--- start ---
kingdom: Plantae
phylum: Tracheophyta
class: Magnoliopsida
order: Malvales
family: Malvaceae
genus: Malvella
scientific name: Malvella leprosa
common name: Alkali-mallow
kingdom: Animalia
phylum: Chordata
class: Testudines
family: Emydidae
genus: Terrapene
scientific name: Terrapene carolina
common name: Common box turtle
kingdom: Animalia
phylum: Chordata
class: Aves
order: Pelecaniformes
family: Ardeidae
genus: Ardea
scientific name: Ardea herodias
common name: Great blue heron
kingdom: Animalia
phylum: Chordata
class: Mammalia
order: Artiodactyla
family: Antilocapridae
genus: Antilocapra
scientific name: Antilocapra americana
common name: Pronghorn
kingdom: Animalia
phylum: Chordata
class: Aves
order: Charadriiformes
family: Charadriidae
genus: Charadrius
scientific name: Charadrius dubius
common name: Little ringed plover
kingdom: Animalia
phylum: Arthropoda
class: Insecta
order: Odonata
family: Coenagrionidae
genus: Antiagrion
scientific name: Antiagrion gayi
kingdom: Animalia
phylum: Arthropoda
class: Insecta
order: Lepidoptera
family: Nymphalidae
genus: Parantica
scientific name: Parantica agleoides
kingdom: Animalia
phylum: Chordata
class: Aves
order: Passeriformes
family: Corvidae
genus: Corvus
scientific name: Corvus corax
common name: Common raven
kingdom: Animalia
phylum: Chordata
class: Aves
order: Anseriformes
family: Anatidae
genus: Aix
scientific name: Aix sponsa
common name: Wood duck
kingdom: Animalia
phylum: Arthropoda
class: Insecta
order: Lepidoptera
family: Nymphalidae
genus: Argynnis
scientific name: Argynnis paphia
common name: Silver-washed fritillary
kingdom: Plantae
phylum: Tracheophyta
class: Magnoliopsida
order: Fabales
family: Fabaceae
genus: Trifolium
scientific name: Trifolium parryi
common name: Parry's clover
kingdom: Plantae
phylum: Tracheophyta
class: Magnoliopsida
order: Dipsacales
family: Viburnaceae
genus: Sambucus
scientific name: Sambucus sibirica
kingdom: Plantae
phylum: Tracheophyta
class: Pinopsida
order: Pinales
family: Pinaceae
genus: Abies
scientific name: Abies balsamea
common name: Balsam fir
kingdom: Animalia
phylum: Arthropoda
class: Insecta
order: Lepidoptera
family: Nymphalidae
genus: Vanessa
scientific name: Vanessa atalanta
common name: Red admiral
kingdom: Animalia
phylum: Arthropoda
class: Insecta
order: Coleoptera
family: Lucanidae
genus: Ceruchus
--- end ---
## Exercise
Render every line of the data above as a JSON list of strings, one string per line, with blank lines omitted.

## Written solution
[
  "kingdom: Plantae",
  "phylum: Tracheophyta",
  "class: Magnoliopsida",
  "order: Malvales",
  "family: Malvaceae",
  "genus: Malvella",
  "scientific name: Malvella leprosa",
  "common name: Alkali-mallow",
  "kingdom: Animalia",
  "phylum: Chordata",
  "class: Testudines",
  "family: Emydidae",
  "genus: Terrapene",
  "scientific name: Terrapene carolina",
  "common name: Common box turtle",
  "kingdom: Animalia",
  "phylum: Chordata",
  "class: Aves",
  "order: Pelecaniformes",
  "family: Ardeidae",
  "genus: Ardea",
  "scientific name: Ardea herodias",
  "common name: Great blue heron",
  "kingdom: Animalia",
  "phylum: Chordata",
  "class: Mammalia",
  "order: Artiodactyla",
  "family: Antilocapridae",
  "genus: Antilocapra",
  "scientific name: Antilocapra americana",
  "common name: Pronghorn",
  "kingdom: Animalia",
  "phylum: Chordata",
  "class: Aves",
  "order: Charadriiformes",
  "family: Charadriidae",
  "genus: Charadrius",
  "scientific name: Charadrius dubius",
  "common name: Little ringed plover",
  "kingdom: Animalia",
  "phylum: Arthropoda",
  "class: Insecta",
  "order: Odonata",
  "family: Coenagrionidae",
  "genus: Antiagrion",
  "scientific name: Antiagrion gayi",
  "kingdom: Animalia",
  "phylum: Arthropoda",
  "class: Insecta",
  "order: Lepidoptera",
  "family: Nymphalidae",
  "genus: Parantica",
  "scientific name: Parantica agleoides",
  "kingdom: Animalia",
  "phylum: Chordata",
  "class: Aves",
  "order: Passeriformes",
  "family: Corvidae",
  "genus: Corvus",
  "scientific name: Corvus corax",
  "common name: Common raven",
  "kingdom: Animalia",
  "phylum: Chordata",
  "class: Aves",
  "order: Anseriformes",
  "family: Anatidae",
  "genus: Aix",
  "scientific name: Aix sponsa",
  "common name: Wood duck",
  "kingdom: Animalia",
  "phylum: Arthropoda",
  "class: Insecta",
  "order: Lepidoptera",
  "family: Nymphalidae",
  "genus: Argynnis",
  "scientific name: Argynnis paphia",
  "common name: Silver-washed fritillary",
  "kingdom: Plantae",
  "phylum: Tracheophyta",
  "class: Magnoliopsida",
  "order: Fabales",
  "family: Fabaceae",
  "genus: Trifolium",
  "scientific name: Trifolium parryi",
  "common name: Parry's clover",
  "kingdom: Plantae",
  "phylum: Tracheophyta",
  "class: Magnoliopsida",
  "order: Dipsacales",
  "family: Viburnaceae",
  "genus: Sambucus",
  "scientific name: Sambucus sibirica",
  "kingdom: Plantae",
  "phylum: Tracheophyta",
  "class: Pinopsida",
  "order: Pinales",
  "family: Pinaceae",
  "genus: Abies",
  "scientific name: Abies balsamea",
  "common name: Balsam fir",
  "kingdom: Animalia",
  "phylum: Arthropoda",
  "class: Insecta",
  "order: Lepidoptera",
  "family: Nymphalidae",
  "genus: Vanessa",
  "scientific name: Vanessa atalanta",
  "common name: Red admiral",
  "kingdom: Animalia",
  "phylum: Arthropoda",
  "class: Insecta",
  "order: Coleoptera",
  "family: Lucanidae",
  "genus: Ceruchus"
]